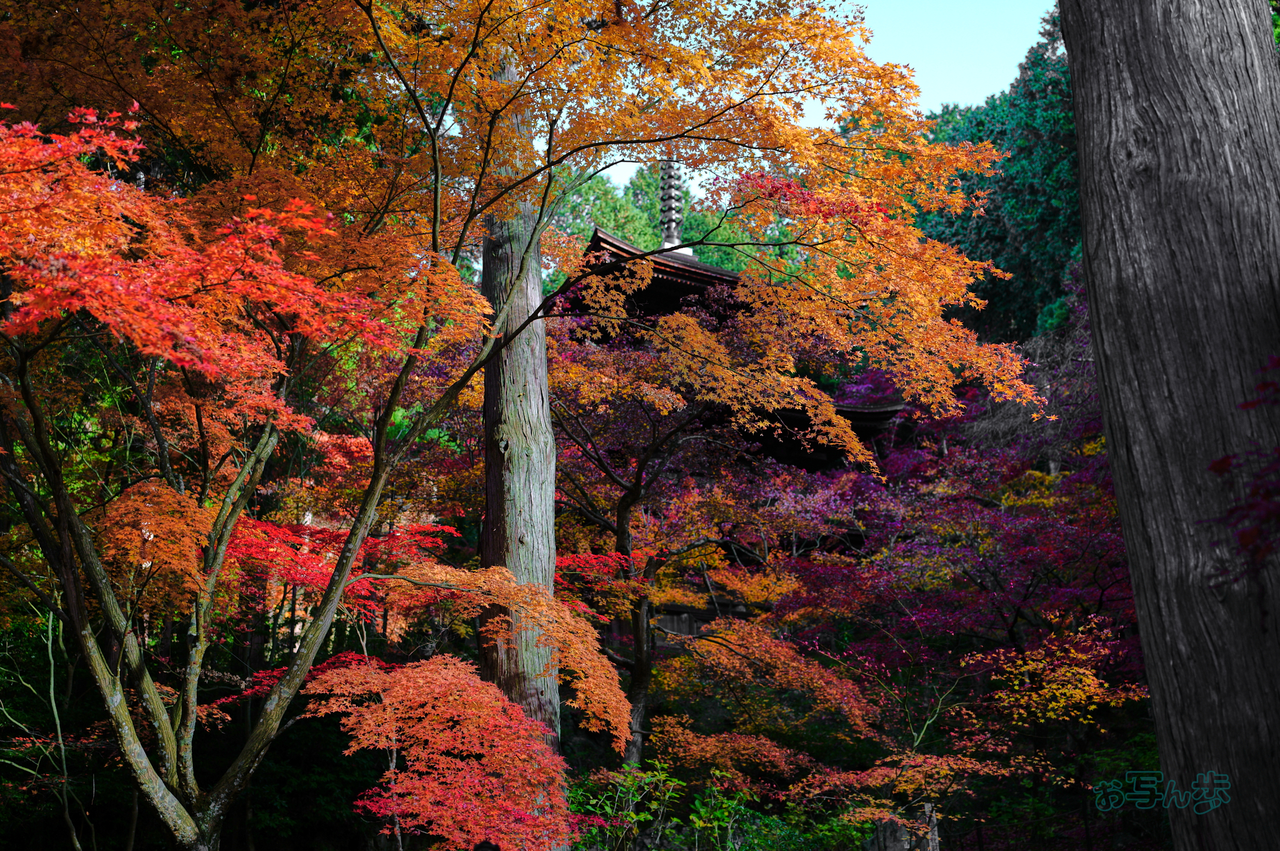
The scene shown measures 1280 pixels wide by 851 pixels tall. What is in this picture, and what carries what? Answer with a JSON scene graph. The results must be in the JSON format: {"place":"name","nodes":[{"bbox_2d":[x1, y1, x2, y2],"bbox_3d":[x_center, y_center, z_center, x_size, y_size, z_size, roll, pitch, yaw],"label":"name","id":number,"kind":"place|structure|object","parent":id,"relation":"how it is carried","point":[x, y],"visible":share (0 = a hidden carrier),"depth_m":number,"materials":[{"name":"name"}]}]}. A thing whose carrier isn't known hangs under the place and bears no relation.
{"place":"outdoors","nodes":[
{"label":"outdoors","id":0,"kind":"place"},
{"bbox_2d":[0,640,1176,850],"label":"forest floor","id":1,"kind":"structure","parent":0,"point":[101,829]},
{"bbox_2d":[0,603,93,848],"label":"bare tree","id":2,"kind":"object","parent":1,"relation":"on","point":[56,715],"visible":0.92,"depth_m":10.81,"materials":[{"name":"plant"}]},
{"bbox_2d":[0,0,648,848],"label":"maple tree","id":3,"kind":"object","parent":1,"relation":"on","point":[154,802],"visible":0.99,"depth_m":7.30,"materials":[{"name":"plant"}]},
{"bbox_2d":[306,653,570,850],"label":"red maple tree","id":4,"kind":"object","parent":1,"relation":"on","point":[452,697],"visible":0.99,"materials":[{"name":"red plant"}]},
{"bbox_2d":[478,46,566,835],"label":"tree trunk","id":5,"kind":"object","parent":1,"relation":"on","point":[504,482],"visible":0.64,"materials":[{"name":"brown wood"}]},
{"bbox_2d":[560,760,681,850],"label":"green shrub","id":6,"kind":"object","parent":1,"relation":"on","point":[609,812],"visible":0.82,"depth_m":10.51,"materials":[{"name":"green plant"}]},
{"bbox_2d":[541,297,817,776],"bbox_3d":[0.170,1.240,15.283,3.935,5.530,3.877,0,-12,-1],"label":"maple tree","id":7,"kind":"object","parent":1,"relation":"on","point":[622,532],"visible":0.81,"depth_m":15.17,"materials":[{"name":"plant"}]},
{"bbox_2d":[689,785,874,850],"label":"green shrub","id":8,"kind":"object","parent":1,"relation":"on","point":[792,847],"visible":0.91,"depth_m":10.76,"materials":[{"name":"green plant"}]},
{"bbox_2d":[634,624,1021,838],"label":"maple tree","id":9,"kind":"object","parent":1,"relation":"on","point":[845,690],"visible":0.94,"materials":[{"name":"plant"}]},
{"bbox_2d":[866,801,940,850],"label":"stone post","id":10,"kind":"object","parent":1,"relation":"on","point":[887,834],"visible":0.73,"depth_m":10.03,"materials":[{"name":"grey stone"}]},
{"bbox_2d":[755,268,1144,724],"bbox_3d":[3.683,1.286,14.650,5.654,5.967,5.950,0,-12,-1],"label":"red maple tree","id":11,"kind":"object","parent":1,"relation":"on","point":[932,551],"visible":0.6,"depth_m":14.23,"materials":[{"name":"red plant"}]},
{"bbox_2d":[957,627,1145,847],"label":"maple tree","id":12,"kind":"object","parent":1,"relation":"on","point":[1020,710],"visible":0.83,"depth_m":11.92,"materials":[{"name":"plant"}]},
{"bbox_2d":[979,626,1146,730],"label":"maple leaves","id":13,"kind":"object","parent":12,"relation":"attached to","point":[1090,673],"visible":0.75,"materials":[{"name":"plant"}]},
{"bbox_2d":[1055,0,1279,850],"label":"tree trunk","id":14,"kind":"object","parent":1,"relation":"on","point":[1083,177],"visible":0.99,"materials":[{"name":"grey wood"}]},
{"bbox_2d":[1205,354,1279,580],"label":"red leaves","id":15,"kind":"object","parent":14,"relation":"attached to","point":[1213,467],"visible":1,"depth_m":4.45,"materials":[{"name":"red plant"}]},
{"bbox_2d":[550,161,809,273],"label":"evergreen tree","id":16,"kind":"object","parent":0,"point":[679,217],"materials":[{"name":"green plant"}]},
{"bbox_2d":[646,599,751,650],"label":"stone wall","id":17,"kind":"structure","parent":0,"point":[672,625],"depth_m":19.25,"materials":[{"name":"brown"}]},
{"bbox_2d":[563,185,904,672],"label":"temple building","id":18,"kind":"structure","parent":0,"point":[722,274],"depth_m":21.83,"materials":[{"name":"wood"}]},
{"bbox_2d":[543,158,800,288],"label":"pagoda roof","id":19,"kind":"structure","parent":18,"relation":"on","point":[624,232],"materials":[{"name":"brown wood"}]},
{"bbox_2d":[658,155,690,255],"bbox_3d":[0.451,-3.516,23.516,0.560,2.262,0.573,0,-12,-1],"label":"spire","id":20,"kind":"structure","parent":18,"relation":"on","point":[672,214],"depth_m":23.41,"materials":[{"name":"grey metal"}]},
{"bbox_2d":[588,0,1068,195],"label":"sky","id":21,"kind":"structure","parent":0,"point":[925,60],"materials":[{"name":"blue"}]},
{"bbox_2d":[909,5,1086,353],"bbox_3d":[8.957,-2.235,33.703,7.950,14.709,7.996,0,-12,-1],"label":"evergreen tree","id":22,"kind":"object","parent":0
###
THE TASK - Each entry above is to be restated exactly, without its images.

PROBLEM SOLUTION -
The scene shown measures 1280 pixels wide by 851 pixels tall. What is in this picture, and what carries what? Answer with a JSON scene graph. The results must be in the JSON format: {"place":"name","nodes":[{"bbox_2d":[x1, y1, x2, y2],"bbox_3d":[x_center, y_center, z_center, x_size, y_size, z_size, roll, pitch, yaw],"label":"name","id":number,"kind":"place|structure|object","parent":id,"relation":"how it is carried","point":[x, y],"visible":share (0 = a hidden carrier),"depth_m":number,"materials":[{"name":"name"}]}]}. A thing whose carrier isn't known hangs under the place and bears no relation.
{"place":"outdoors","nodes":[
{"label":"outdoors","id":0,"kind":"place"},
{"bbox_2d":[0,640,1176,850],"label":"forest floor","id":1,"kind":"structure","parent":0,"point":[101,829]},
{"bbox_2d":[0,603,93,848],"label":"bare tree","id":2,"kind":"object","parent":1,"relation":"on","point":[56,715],"visible":0.92,"depth_m":10.81,"materials":[{"name":"plant"}]},
{"bbox_2d":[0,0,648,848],"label":"maple tree","id":3,"kind":"object","parent":1,"relation":"on","point":[154,802],"visible":0.99,"depth_m":7.30,"materials":[{"name":"plant"}]},
{"bbox_2d":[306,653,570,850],"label":"red maple tree","id":4,"kind":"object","parent":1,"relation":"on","point":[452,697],"visible":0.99,"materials":[{"name":"red plant"}]},
{"bbox_2d":[478,46,566,835],"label":"tree trunk","id":5,"kind":"object","parent":1,"relation":"on","point":[504,482],"visible":0.64,"materials":[{"name":"brown wood"}]},
{"bbox_2d":[560,760,681,850],"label":"green shrub","id":6,"kind":"object","parent":1,"relation":"on","point":[609,812],"visible":0.82,"depth_m":10.51,"materials":[{"name":"green plant"}]},
{"bbox_2d":[541,297,817,776],"bbox_3d":[0.170,1.240,15.283,3.935,5.530,3.877,0,-12,-1],"label":"maple tree","id":7,"kind":"object","parent":1,"relation":"on","point":[622,532],"visible":0.81,"depth_m":15.17,"materials":[{"name":"plant"}]},
{"bbox_2d":[689,785,874,850],"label":"green shrub","id":8,"kind":"object","parent":1,"relation":"on","point":[792,847],"visible":0.91,"depth_m":10.76,"materials":[{"name":"green plant"}]},
{"bbox_2d":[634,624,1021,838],"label":"maple tree","id":9,"kind":"object","parent":1,"relation":"on","point":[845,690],"visible":0.94,"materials":[{"name":"plant"}]},
{"bbox_2d":[866,801,940,850],"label":"stone post","id":10,"kind":"object","parent":1,"relation":"on","point":[887,834],"visible":0.73,"depth_m":10.03,"materials":[{"name":"grey stone"}]},
{"bbox_2d":[755,268,1144,724],"bbox_3d":[3.683,1.286,14.650,5.654,5.967,5.950,0,-12,-1],"label":"red maple tree","id":11,"kind":"object","parent":1,"relation":"on","point":[932,551],"visible":0.6,"depth_m":14.23,"materials":[{"name":"red plant"}]},
{"bbox_2d":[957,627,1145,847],"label":"maple tree","id":12,"kind":"object","parent":1,"relation":"on","point":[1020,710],"visible":0.83,"depth_m":11.92,"materials":[{"name":"plant"}]},
{"bbox_2d":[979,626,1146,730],"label":"maple leaves","id":13,"kind":"object","parent":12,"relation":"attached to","point":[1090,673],"visible":0.75,"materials":[{"name":"plant"}]},
{"bbox_2d":[1055,0,1279,850],"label":"tree trunk","id":14,"kind":"object","parent":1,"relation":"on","point":[1083,177],"visible":0.99,"materials":[{"name":"grey wood"}]},
{"bbox_2d":[1205,354,1279,580],"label":"red leaves","id":15,"kind":"object","parent":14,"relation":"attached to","point":[1213,467],"visible":1,"depth_m":4.45,"materials":[{"name":"red plant"}]},
{"bbox_2d":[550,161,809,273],"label":"evergreen tree","id":16,"kind":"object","parent":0,"point":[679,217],"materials":[{"name":"green plant"}]},
{"bbox_2d":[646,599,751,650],"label":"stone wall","id":17,"kind":"structure","parent":0,"point":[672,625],"depth_m":19.25,"materials":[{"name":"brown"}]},
{"bbox_2d":[563,185,904,672],"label":"temple building","id":18,"kind":"structure","parent":0,"point":[722,274],"depth_m":21.83,"materials":[{"name":"wood"}]},
{"bbox_2d":[543,158,800,288],"label":"pagoda roof","id":19,"kind":"structure","parent":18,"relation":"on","point":[624,232],"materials":[{"name":"brown wood"}]},
{"bbox_2d":[658,155,690,255],"bbox_3d":[0.451,-3.516,23.516,0.560,2.262,0.573,0,-12,-1],"label":"spire","id":20,"kind":"structure","parent":18,"relation":"on","point":[672,214],"depth_m":23.41,"materials":[{"name":"grey metal"}]},
{"bbox_2d":[588,0,1068,195],"label":"sky","id":21,"kind":"structure","parent":0,"point":[925,60],"materials":[{"name":"blue"}]},
{"bbox_2d":[909,5,1086,353],"bbox_3d":[8.957,-2.235,33.703,7.950,14.709,7.996,0,-12,-1],"label":"evergreen tree","id":22,"kind":"object","parent":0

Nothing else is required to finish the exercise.